Can two light-skinned people have a dark-skinned child?

Woops, sorry about that. I thought I was in the other thread. That’s what I get for posting at 1 AM.

Although what I know is about eye, rather than skin or hair color, but perhaps it can throw some light on the questions raised here.

In HS biology (which was back in the 50s when it was still possible to teach Darwinian evolution in public HSs) I learned that two blue-eyed parents could not have a dark-eyed child. I accepted that at the time, but after a while I worked out a scenario. I tried out my ideas on a geneticist and he agreed. It would be rare but possible. Similarly, two parents of blood type O could have a child of any blood type with the same mechanism.

Here is how it works. It is perhaps a little simpler with blood types, so I will do it for that. To have type A blood, you have to have at least one gene that codes for a protein that produces a particular antigen (I think that is the right word, but forgive if it isn’t). If neither chromosome has that gene (actually, if it has a version of the gene that doesn’t make that protein), then that person will have type O or B blood. The same considerations work for type B. If the person makes neither protein he will have type O. If he marries another such person, all their children will have type O. If he marries a person of type A, then either that person is really Aa, meaning has one gene that codes for the A protein, or type AA, meaning both genes do.

The thing is that that is not the only way of having type O blood; it is far the most common way, but not the only way. Nothing is ever quite as simple as it appears in HS biology. You could have genome Aa or AA and still have type O blood. For the antigen is manufactured in a sequence of steps all of which are coded genetically and all of which have to be present for the A antigen to be produced. Suppose there is another gene, call it Z that has to be present. Suppose that there is a rare mutation that makes a gene I will call z that fails to make that protein (most likely an enzyme). Now if a person with genotype AAzz marries an aaZZ (here I am simplifying and ignoring the B antigen), then both will have type O blood and all their children will have genome AaZz and hence type A blood.

In a similar way, it is possible for two blue-eyed parents to have a brown-eyed child and two blond parents to have a dark-haired child. I see no reason why all this couldn’t happen with skin color. I once met an albino (east) Indian. Pink eyes, white hair, extremely pale skin, whose children looked like perfectly ordinary dark-skinned Indians. There was some cognitive dissonance with this very pale person with Caucasian features speaking strongly Indian accented English.

Aaagh!! It’s the attack of the zombie nigger babies!

:smiley:
Sorry, I just had to say that once, when I realized that the thread had been resucitated.

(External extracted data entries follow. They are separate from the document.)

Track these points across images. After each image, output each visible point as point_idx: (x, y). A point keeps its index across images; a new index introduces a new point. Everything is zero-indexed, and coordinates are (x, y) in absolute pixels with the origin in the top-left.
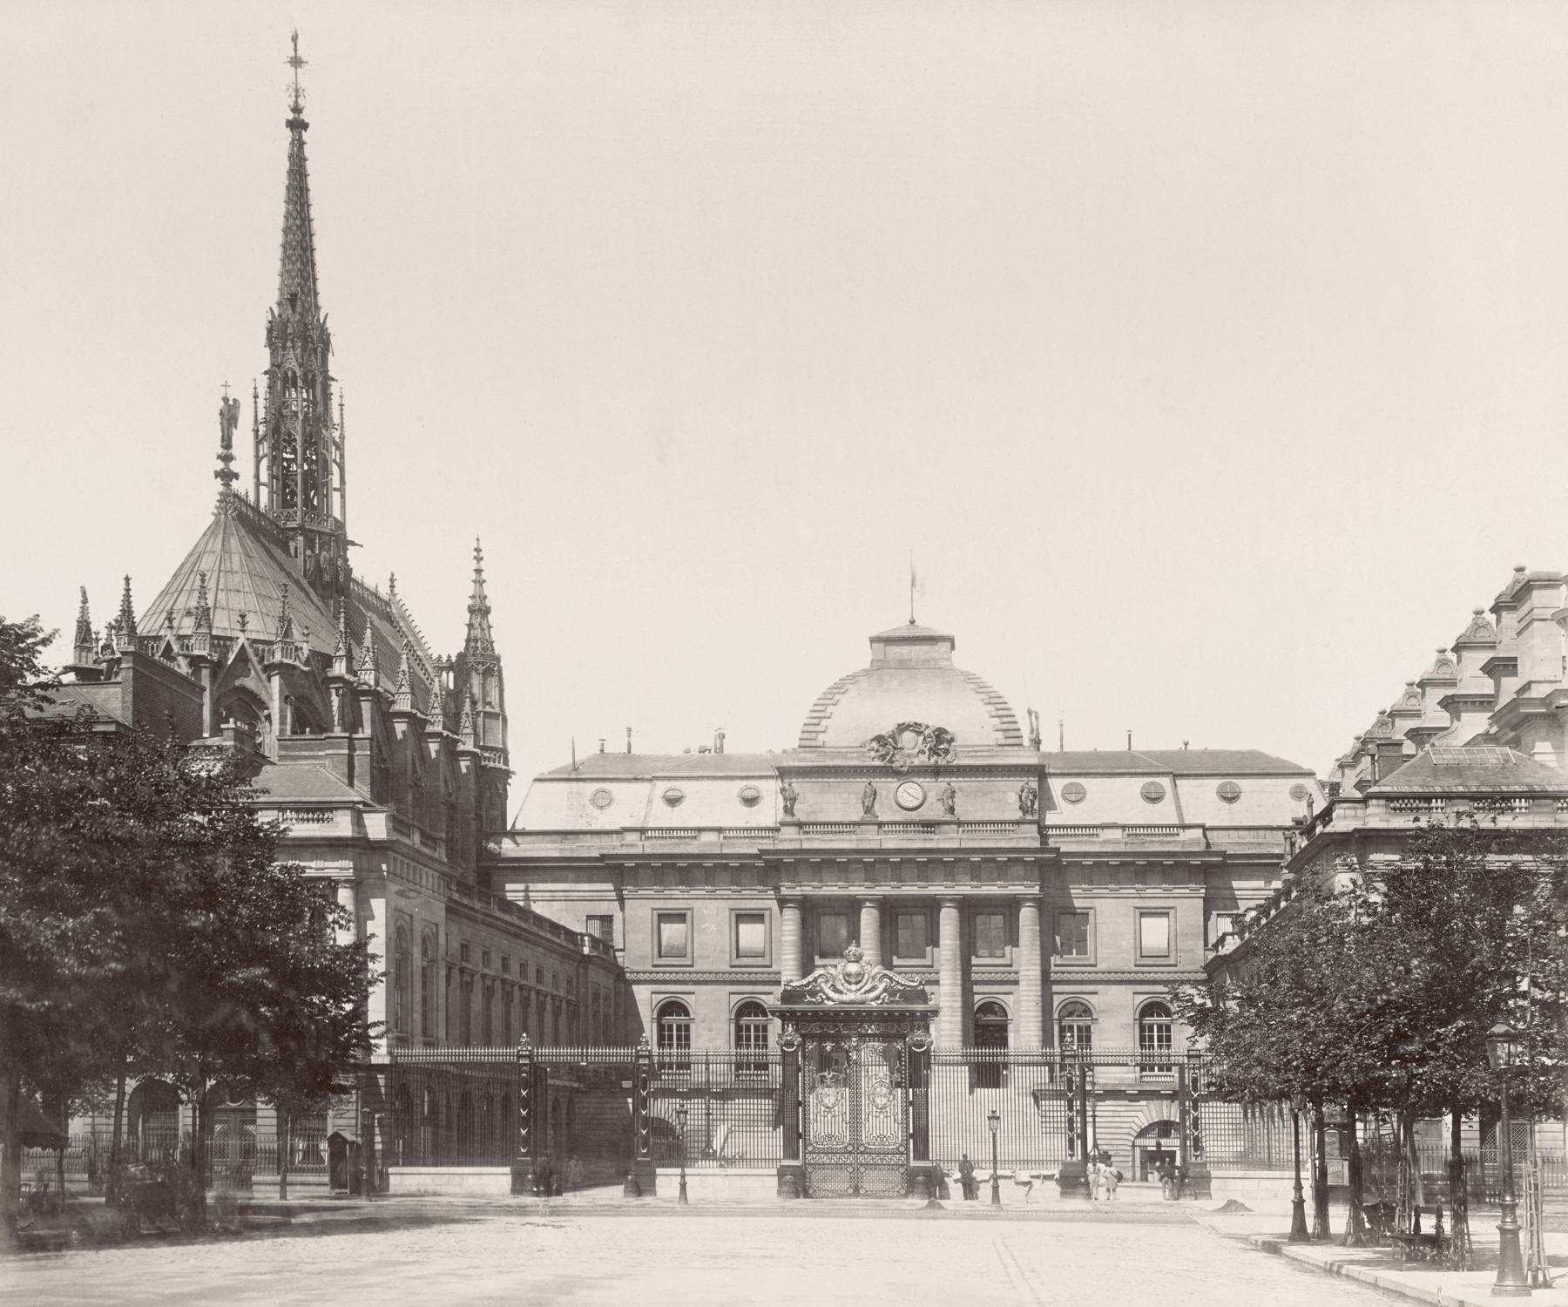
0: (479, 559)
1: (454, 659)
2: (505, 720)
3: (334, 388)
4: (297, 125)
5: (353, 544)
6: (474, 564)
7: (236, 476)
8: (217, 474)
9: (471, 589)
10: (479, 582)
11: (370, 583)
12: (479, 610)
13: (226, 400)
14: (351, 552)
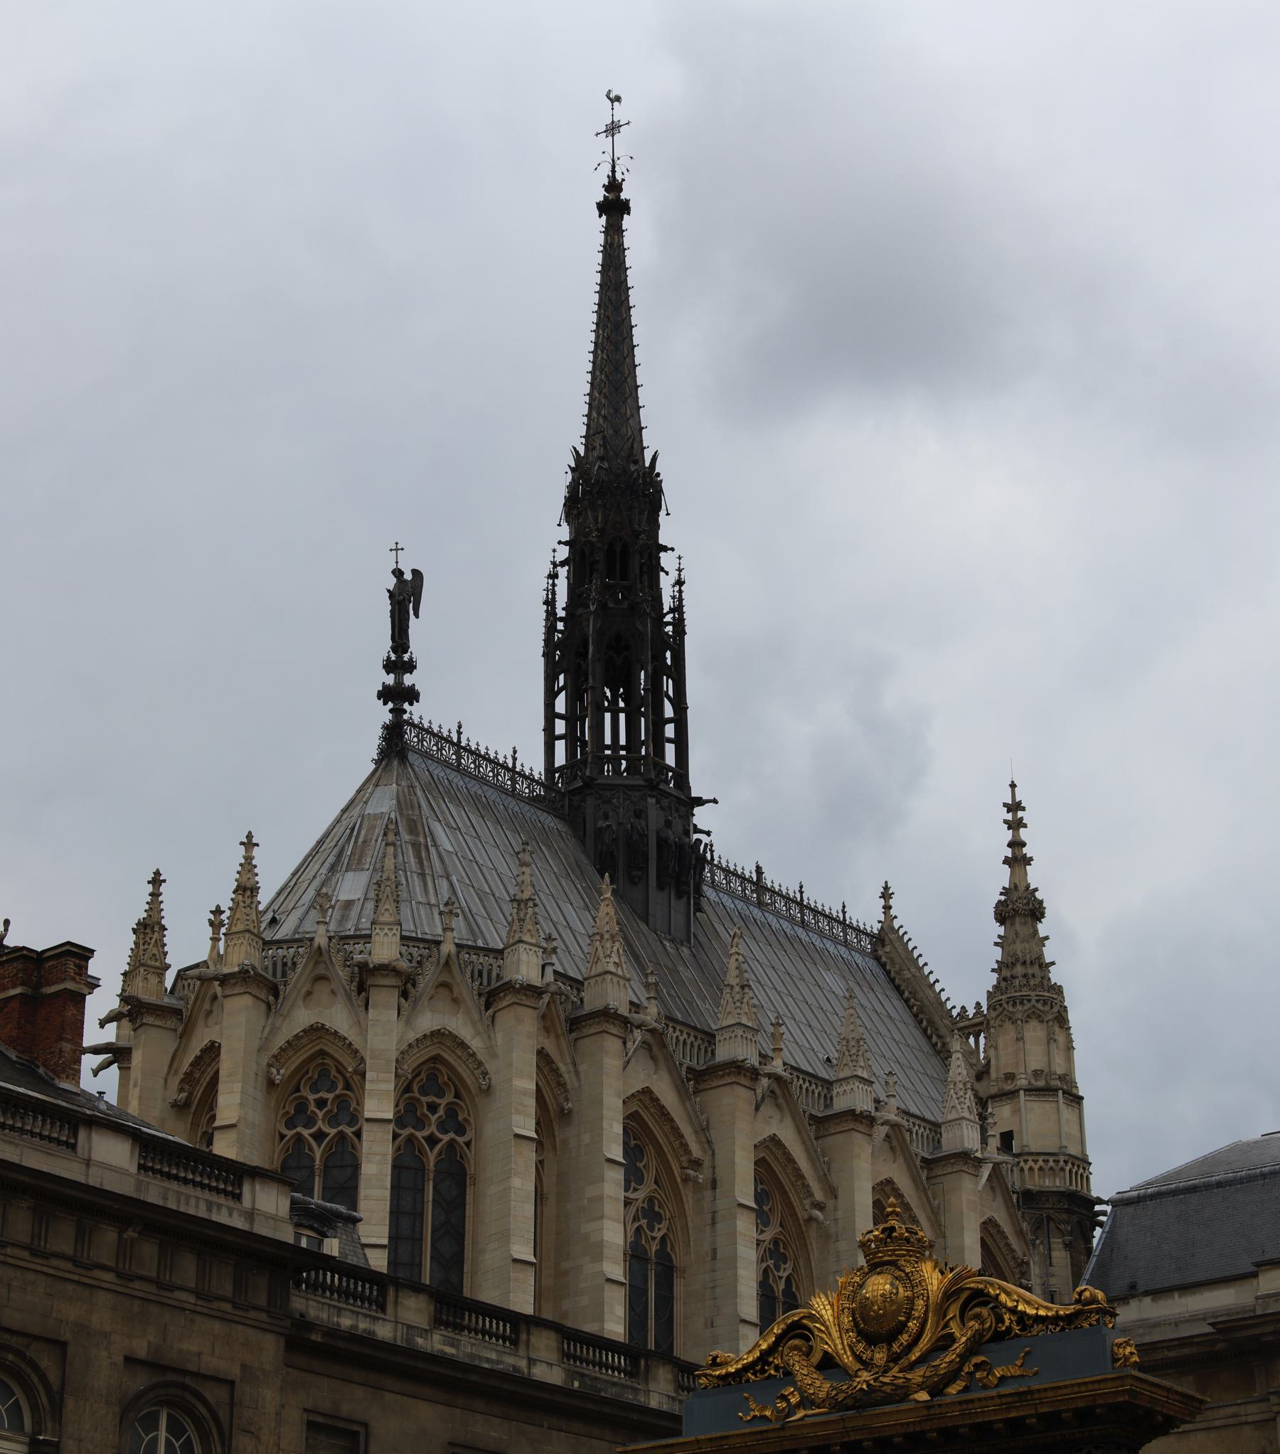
0: (1016, 825)
1: (985, 1009)
2: (1076, 1100)
3: (666, 560)
4: (614, 207)
5: (700, 802)
6: (1008, 835)
7: (412, 695)
8: (386, 694)
9: (1003, 876)
10: (1018, 859)
11: (822, 896)
12: (1020, 910)
13: (398, 573)
14: (701, 817)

I can see how old this thread is but I just watched the movie SKIN about a dark skinned girl born to white parents and my interest is peaked for a couple reasons. First, the movie caught my attention because I actually gave birth to a beautiful baby girl, 17 years ago who has a much darker skin than my husband or me. So dark in fact, she easily passes for Mexican and is frequently thought of as being half black. (The half black issues were mainly when she was much younger in middle school.) I am of German decent, my husband Dutch! When she was just a baby, my husband and I were out and people asked us her nationality, as if we had adopted her. I never felt alarmed by her skin color, mainly because there was no question she was mine and my husbands. My husband too, has NEVER thought she didn’t belong to him, and the fact that she actually looks like both of us, especially his mother, minus her lovely deep brown/olive complexion. I honestly and quite ignorantly thought she was so dark because I was a bikini laden sun goddess during my entire pregnancy. I figured the melanin soaked in! Ha ha! Don’t make fun, I was so young back then! So, yes, yes, yes, it is quite possible and the more I learn I realize it had nothing to do with sun bathing during pregnancy.

I know this is a zombie, but I believe the woman the previous poster is referring to isSandra Laing. There was a film about her called Skin starring the lovely Sophie Okonedo. It’s about a black appearing woman who was born to white South African parents which due to the circumstances, caused quite a few problems for her.